Are there tools for doing this that I just don’t know about?  The juicer tool “dump” only works one coordinate set at a time, for large regions typically, and gets a whole matrix.

Thanks!

Berkley

Berkley Gryder, Ph.D.

Genetics Branch

CCR, NCI, NIH

Building 37, Room 2016

37 Convent Dr.

Bethesda, MD 20892

240-760-6898 (lab), 864-906-2506 (cell)

@GryderArt

chromatin diffhic hic bedpe • 192 views
modified 10 months ago by Aaron Lun24k • written 10 months ago by gryderart0
Answer: extract HiC contacts for a given BEDPE set of coordinates
1
10 months ago by
Aaron Lun24k
Cambridge, United Kingdom
Aaron Lun24k wrote:

It's always easier to demonstrate when there's a mock-up data set ready to go:

writeLines(c(
rep(paste(c("chr5", "1500000", "1505000", "chr5", "1520000", "1525000"), collapse="\t"), 105),
rep(paste(c("chr11", "1701000", "1706000", "chr5", "1730000", "1735000"), collapse="\t"), 74)
), con="example.bedpe"
)

In theory, you should be able to use import from rtracklayer to load this in, but it seems that import for BEDPE files fails without strand information. So let's just construct our GInteractions object manually.

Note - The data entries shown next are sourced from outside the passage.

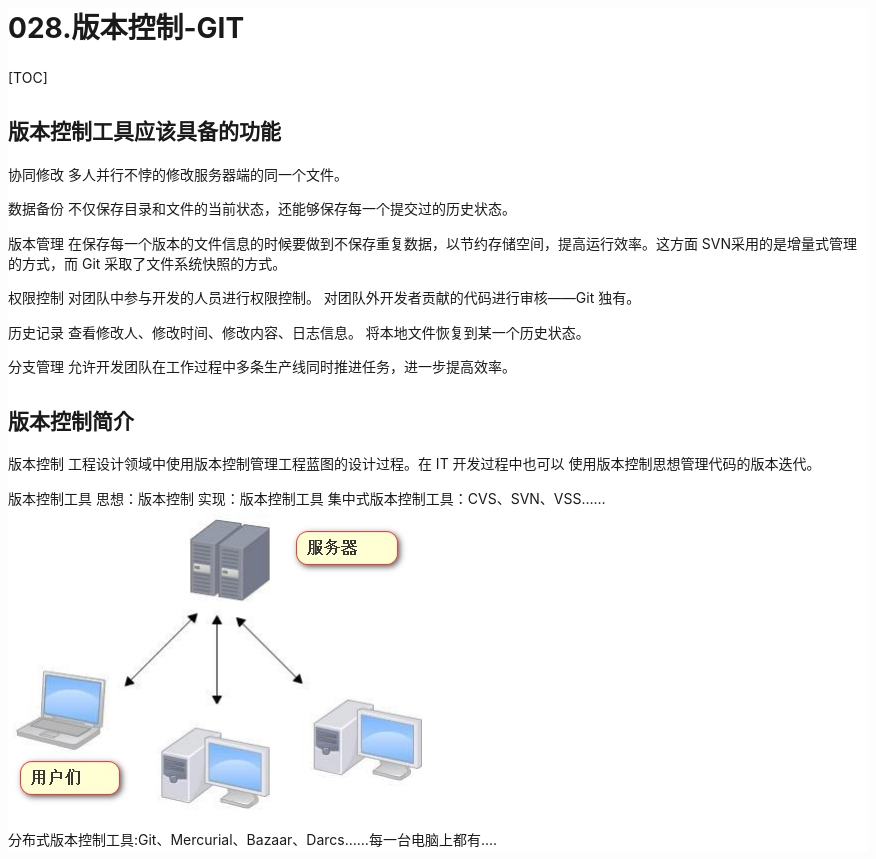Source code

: # 028.版本控制-GIT
[TOC]

## 版本控制工具应该具备的功能
协同修改
多人并行不悖的修改服务器端的同一个文件。

数据备份
不仅保存目录和文件的当前状态，还能够保存每一个提交过的历史状态。

版本管理
在保存每一个版本的文件信息的时候要做到不保存重复数据，以节约存储空间，提高运行效率。这方面 SVN采用的是增量式管理的方式，而 Git 采取了文件系统快照的方式。

权限控制
对团队中参与开发的人员进行权限控制。
对团队外开发者贡献的代码进行审核——Git 独有。

历史记录
查看修改人、修改时间、修改内容、日志信息。
将本地文件恢复到某一个历史状态。

分支管理
允许开发团队在工作过程中多条生产线同时推进任务，进一步提高效率。

## 版本控制简介
版本控制
工程设计领域中使用版本控制管理工程蓝图的设计过程。在 IT 开发过程中也可以
使用版本控制思想管理代码的版本迭代。

版本控制工具
思想：版本控制
实现：版本控制工具
集中式版本控制工具：CVS、SVN、VSS……
![](./_image/2019-05-25-09-51-51.jpg)

分布式版本控制工具:Git、Mercurial、Bazaar、Darcs……每一台电脑上都有....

pairings <- read.delim("example.bedpe", header=FALSE)
anchor1 <- GRanges(pairings[[1]], IRanges(pairings[[2]], pairings[[3]]))
anchor2 <- GRanges(pairings[[4]], IRanges(pairings[[5]], pairings[[6]]))

library(InteractionSet)
gi <- GInteractions(anchor1, anchor2, mode="strict")

The strict mode is important as it ensures that interactions are not considered to be different when the order of anchor regions differs. However, if the order of anchor regions has some meaning, then you should stick with mode="normal".

After that, you can use a variety of strategies to get the number of times each interaction occurs. The easiest is probably:

unique.gi <- unique(gi)
uid <- match(gi, unique.gi)
n <- tabulate(uid)

... where n is the number of times each entry of unique.gi is present in gi. Then you can just do:

unique.gi\$Count <- n
to.save <- as.data.frame(unique.gi)

... and use write.table to save whatever you want to a new file. You could also export it with rtracklayer:

export(con="output.bedpe", as(unique.gi, "Pairs"))

... where the last field is the count.